Hadoop High Availability
Also available as:
PDF

Keeping Track of Logs

Each master cluster Region Server has its own znode in the replication znodes hierarchy. It contains one znode per peer cluster. For example, if there are 5 slave clusters, 5 znodes are created, and each of these contain a queue of WALs to process. Each of these queues tracks the WALs created by that Region Server, but they can differ in size. For example, if one slave cluster becomes unavailable for some time, the WALs should not be deleted. They need to stay in the queue while the others are processed. See Region Server Failover for an example.

When a source is instantiated, it contains the current WAL that the Region Server is writing to. During log rolling, the new file is added to the queue of each slave cluster znode just before it is made available. This ensures that all the sources are aware that a new log exists before the Region Server is able to append edits into it. However, this operation is now more expensive. The queue items are discarded when the replication thread cannot read more entries from a file because it reached the end of the last block and there are other files in the queue. This means that if a source is up to date and replicates from the log that the Region Server writes to, reading up to the end of the current file does not delete the item in the queue.

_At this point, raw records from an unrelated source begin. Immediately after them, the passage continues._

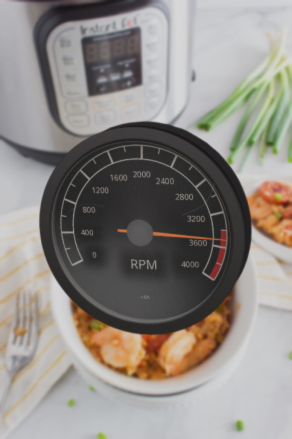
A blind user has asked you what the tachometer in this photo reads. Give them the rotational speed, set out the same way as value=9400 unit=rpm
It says value=3500 unit=rpm
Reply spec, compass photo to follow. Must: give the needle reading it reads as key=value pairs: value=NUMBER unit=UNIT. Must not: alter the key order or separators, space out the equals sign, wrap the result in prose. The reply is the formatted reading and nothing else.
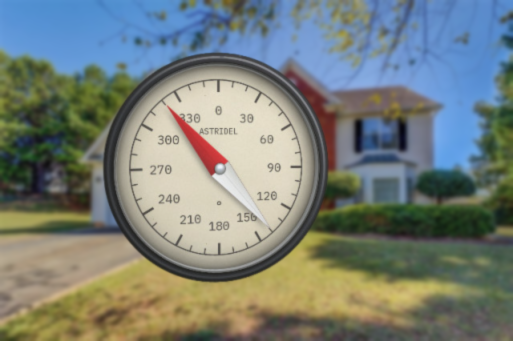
value=320 unit=°
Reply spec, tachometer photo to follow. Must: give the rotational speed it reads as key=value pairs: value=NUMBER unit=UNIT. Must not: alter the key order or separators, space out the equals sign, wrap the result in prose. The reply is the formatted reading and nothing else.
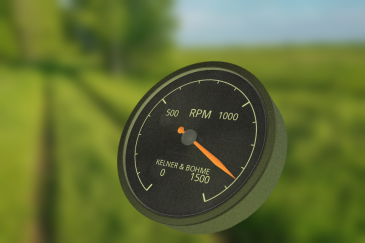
value=1350 unit=rpm
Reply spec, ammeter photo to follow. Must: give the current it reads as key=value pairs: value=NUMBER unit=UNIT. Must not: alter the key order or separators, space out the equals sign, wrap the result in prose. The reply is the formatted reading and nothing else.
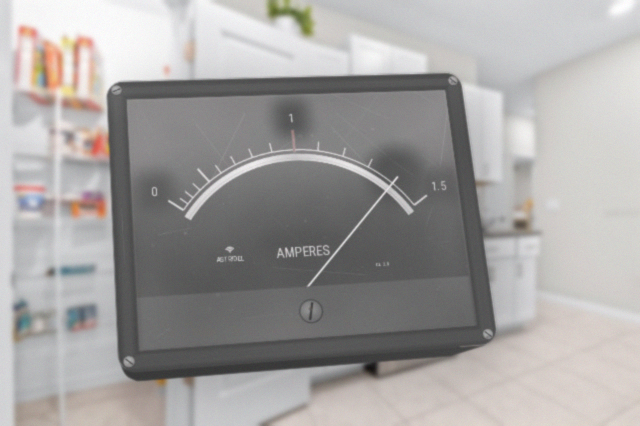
value=1.4 unit=A
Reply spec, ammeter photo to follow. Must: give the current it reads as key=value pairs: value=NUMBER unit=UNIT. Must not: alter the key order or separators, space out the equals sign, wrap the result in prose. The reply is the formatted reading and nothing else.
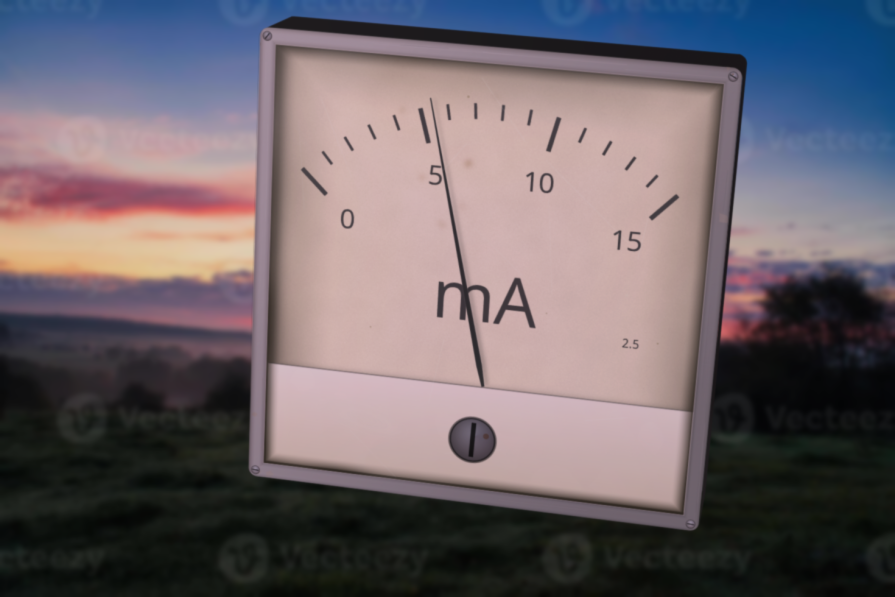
value=5.5 unit=mA
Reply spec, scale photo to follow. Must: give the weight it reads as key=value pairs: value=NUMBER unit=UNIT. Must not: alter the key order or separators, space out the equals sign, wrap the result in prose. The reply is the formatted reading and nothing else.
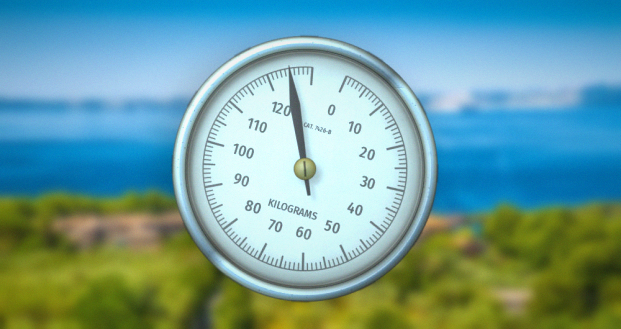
value=125 unit=kg
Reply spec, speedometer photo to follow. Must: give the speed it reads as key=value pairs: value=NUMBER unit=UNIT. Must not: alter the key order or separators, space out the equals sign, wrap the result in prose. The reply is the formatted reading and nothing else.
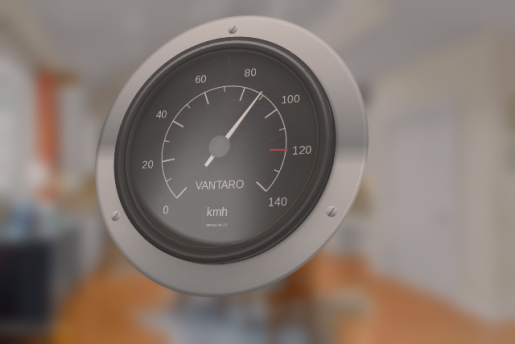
value=90 unit=km/h
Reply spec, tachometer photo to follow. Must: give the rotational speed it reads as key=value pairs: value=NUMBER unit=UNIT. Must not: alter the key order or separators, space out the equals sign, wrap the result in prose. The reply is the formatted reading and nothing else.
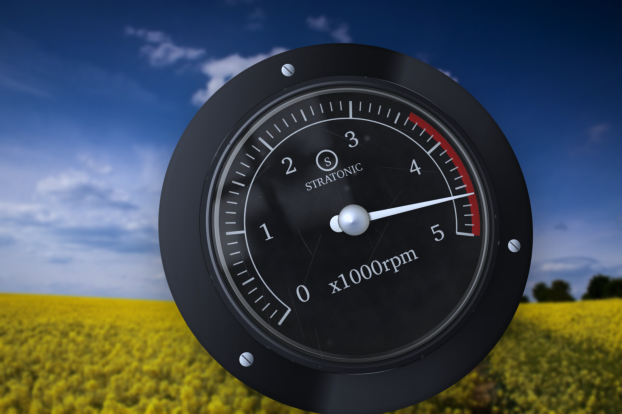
value=4600 unit=rpm
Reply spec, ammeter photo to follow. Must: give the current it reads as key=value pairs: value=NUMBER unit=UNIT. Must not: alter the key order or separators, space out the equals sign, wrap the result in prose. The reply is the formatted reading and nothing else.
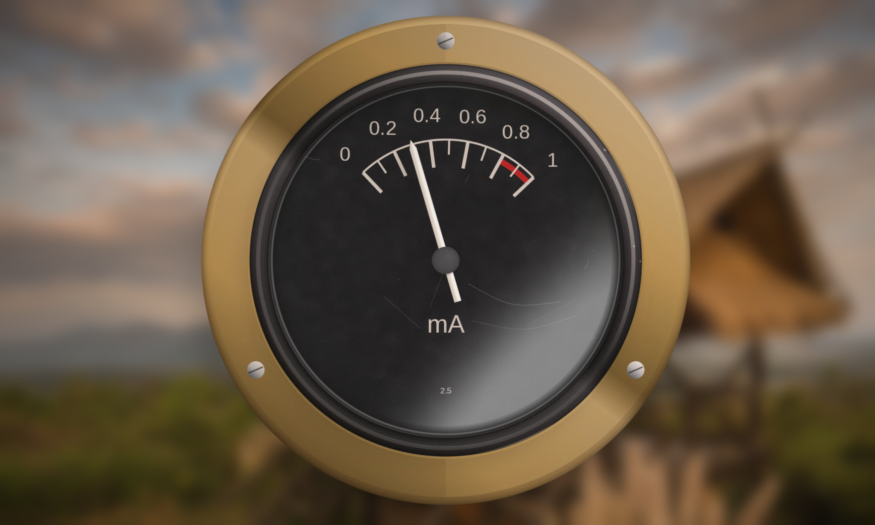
value=0.3 unit=mA
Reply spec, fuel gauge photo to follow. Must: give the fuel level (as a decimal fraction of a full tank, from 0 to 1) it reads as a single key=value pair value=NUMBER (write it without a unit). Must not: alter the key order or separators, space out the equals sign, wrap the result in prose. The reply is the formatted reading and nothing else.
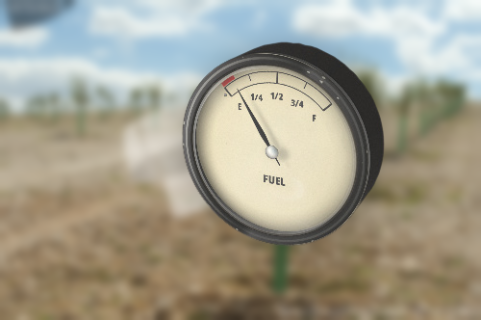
value=0.125
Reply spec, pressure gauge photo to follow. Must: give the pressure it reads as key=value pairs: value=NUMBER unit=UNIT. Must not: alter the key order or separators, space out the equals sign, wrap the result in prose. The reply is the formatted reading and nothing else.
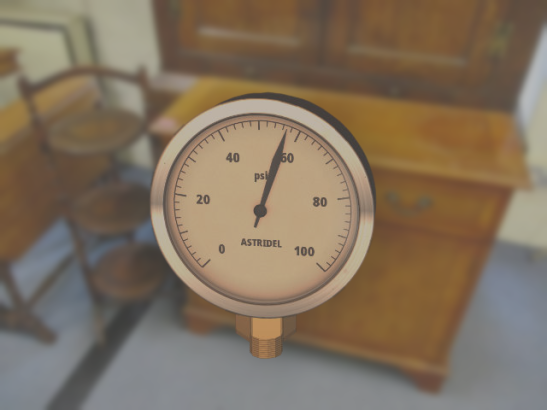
value=57 unit=psi
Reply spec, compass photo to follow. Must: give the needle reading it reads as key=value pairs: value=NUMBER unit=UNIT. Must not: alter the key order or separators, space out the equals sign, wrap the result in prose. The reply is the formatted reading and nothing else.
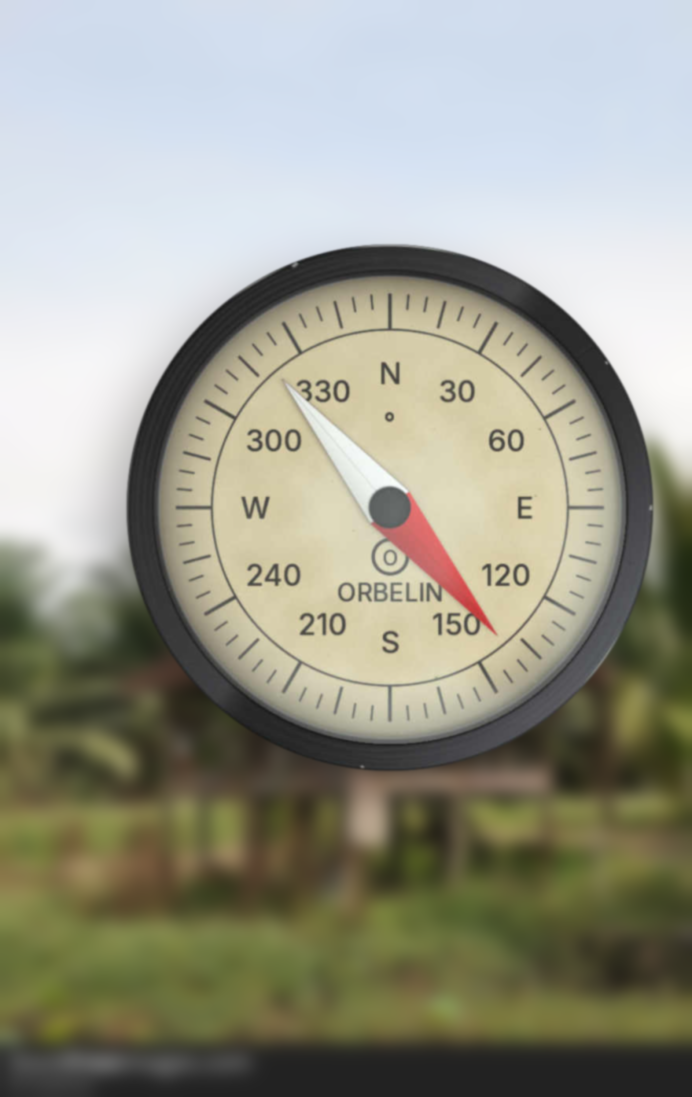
value=140 unit=°
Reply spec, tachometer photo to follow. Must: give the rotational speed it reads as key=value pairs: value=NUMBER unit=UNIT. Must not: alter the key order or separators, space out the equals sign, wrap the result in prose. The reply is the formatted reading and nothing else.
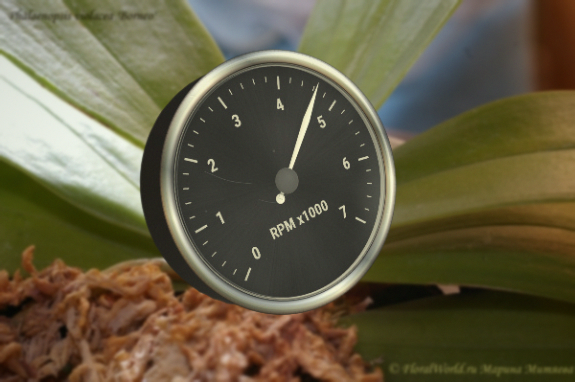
value=4600 unit=rpm
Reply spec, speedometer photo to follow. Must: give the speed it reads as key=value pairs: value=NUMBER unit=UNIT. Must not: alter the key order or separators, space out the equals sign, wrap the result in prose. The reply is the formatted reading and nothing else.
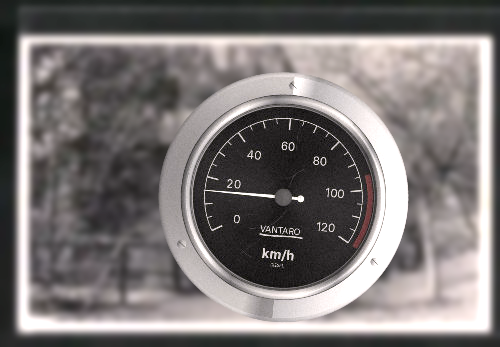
value=15 unit=km/h
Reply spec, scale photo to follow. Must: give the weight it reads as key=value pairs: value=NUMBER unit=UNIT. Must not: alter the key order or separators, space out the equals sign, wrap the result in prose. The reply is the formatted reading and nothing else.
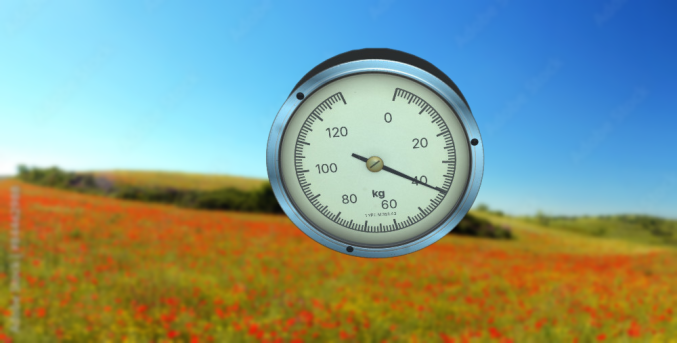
value=40 unit=kg
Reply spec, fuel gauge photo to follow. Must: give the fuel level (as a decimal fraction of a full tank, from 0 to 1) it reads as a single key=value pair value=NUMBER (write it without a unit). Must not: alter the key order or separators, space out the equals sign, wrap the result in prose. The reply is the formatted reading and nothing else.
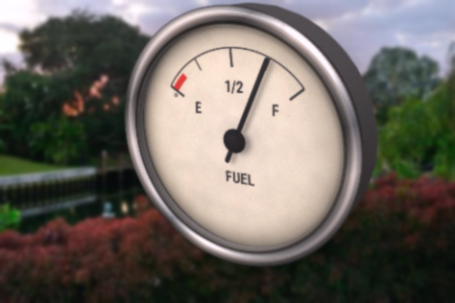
value=0.75
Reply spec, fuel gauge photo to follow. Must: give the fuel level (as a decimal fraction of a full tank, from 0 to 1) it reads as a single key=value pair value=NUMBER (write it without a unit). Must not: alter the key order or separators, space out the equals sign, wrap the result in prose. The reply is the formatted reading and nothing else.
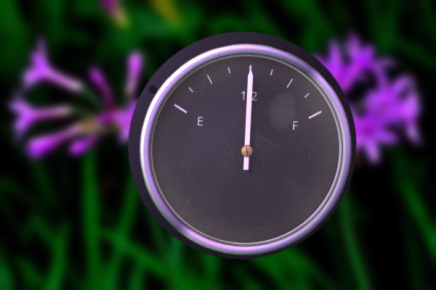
value=0.5
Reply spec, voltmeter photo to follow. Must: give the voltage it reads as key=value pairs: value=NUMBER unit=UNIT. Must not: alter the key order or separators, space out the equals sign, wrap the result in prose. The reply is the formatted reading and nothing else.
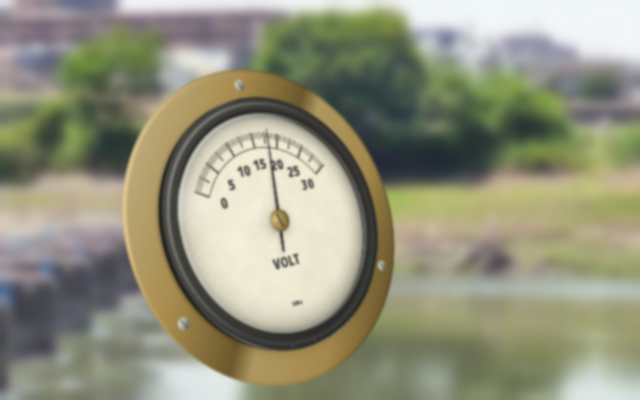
value=17.5 unit=V
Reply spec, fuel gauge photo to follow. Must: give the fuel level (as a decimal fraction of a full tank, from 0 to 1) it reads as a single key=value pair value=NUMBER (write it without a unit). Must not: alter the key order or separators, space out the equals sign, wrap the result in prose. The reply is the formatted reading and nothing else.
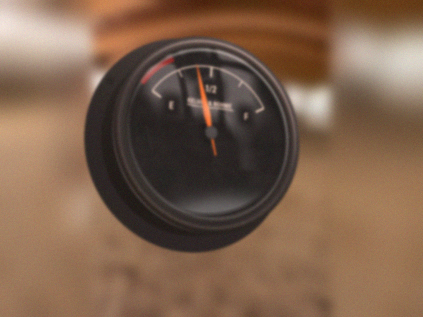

A log can be archived if it is no longer used or if the number of logs exceeds the hbase.regionserver.maxlogs setting because the insertion rate is faster than regions are flushed. When a log is archived, the source threads are notified that the path for that log changed. If a particular source has already finished with an archived log, it ignores the message. If the log is in the queue, the path is updated in memory. If the log is currently being replicated, the change is done atomically so that the reader does not attempt to open the file when it has already been moved. Because moving a file is a NameNode operation, if the reader is currently reading the log, it does not generate an exception.